## Selected text
-1

I'm new to MySQL and I'm currently trying to learn to become more efficient in it. In this case, I have a database that has people's incomes and I want to create a new column income_level that says low, middle or high income based on the income. I have done this in four queries, but I'm sure that it could be done more efficiently? Could someone give me tips to this? Thank you!

Here are my queries so far:

ALTER TABLE Chile
ADD COLUMN `income_level` VARCHAR(50) NULL DEFAULT NULL AFTER `income`;

UPDATE Chile SET income_level = "Low income"
WHERE income < 10000;

UPDATE Chile SET income_level = "Middle income"
WHERE income > 10000;

UPDATE Chile SET income_level = "High income"
WHERE income > 100000;
GMB
  • 216,147
  • 25
  • 84
  • 135
coderfrombiz
  • 115
  • 8
  • You wouldn't normally store derived data – Strawberry Oct 31 '20 at 09:56
  • Just out of curiosity: Do you have one table per country as `Chile`suggests? – Filburt Oct 31 '20 at 10:06
  • @Filburt , Yes that's correct. But the datasets that I'm using are purely for practice and don't contain accurate and/or real data. – coderfrombiz Oct 31 '20 at 10:16
  • 1
    @coderfrombiz If you are aware of the implications, that's of course fine - however it might help to add this context (preparing unstructured data for analysis) to your question, As you can see answers and comments have a tendency to *"But you're doing it wrong!"* that is triggered by some seemingly bad design decisions for an RDBMS. – Filburt Oct 31 '20 at 10:27

3 Answers3

3

GMB's solution is 100% correct but I still wouldn't do it that way. You don't need the extra column income_level because you can dynamically select it. This way you will also avoid the need of updating the redundant column when the definition of income levels changes due to e.g. inflation or other causes.

## Material
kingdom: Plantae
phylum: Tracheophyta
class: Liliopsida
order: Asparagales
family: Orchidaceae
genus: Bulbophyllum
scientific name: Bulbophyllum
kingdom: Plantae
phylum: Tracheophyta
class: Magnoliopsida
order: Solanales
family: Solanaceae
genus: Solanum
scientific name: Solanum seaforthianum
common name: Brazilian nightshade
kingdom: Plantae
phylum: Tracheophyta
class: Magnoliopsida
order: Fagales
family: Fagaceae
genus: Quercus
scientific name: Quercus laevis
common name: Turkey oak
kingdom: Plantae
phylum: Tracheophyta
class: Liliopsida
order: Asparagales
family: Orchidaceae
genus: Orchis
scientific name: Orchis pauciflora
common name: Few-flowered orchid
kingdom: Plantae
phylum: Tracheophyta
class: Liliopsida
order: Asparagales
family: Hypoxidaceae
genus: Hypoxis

## Parts of the exercise
[a] In the MySQL income-level thread, what does the first answer say dropping the income_level column would let you avoid?
[b] Write the next part of the MySQL income-level thread, picking up right after its final sentence.

## Task answers
[a] Updating the redundant column whenever the definition of income levels changes, for example because of inflation.

[b]
So this year your query might be this:

SELECT CASE WHEN income > 100000 THEN 'High income'
            WHEN income >  10000 THEN 'Middle income'
            ELSE 'Low income' 
        END AS income_level
FROM chile

In five years from now it might look like this:

SELECT CASE WHEN income > 150000 THEN 'High income'
            WHEN income >  15000 THEN 'Middle income'
            ELSE 'Low income' 
        END AS income_level
FROM chile

UPDATE: if income may be null and you don't want to consider this to be 'Low income' you can do this:

SELECT CASE WHEN income IS NULL  THEN 'Unknown income level'
            WHEN income > 100000 THEN 'High income'
            WHEN income >  10000 THEN 'Middle income'
            ELSE 'Low income' 
        END AS income_level
FROM chile
rf1234
  • 1,510
  • 12
  • 13
2

Use a case expression:

update chile
set income_level = case
    when income > 100000 then 'High income'
    when income >  10000 then 'Middle income'
    else 'Low income'
end

If income may be null and you don't want to update the corresponding rows, then you can add a where clause to the query.

GMB
  • 216,147
  • 25
  • 84
  • 135
0

Actually, although GMB's answer is correct, I disagree rather strongly with rf1234. You don't want to implement this logic in SELECT queries, because the logic gets spread across too much code. You could use a view, but there is a better solution.

The best approach for calculating income_level in my opinion is to use a generated column:

alter table chile
    add income_level varchar(255) generated always as
        (case when income > 100000 then 'High income'
              when income >  10000 then 'Middle income'
              else 'Low income'
         end);

Why is this an improvement? The income_level and income columns are always in synch, because the income_level is calculated when it is retrieved. So, if you add new rows or update existing rows, then the value automatically changes.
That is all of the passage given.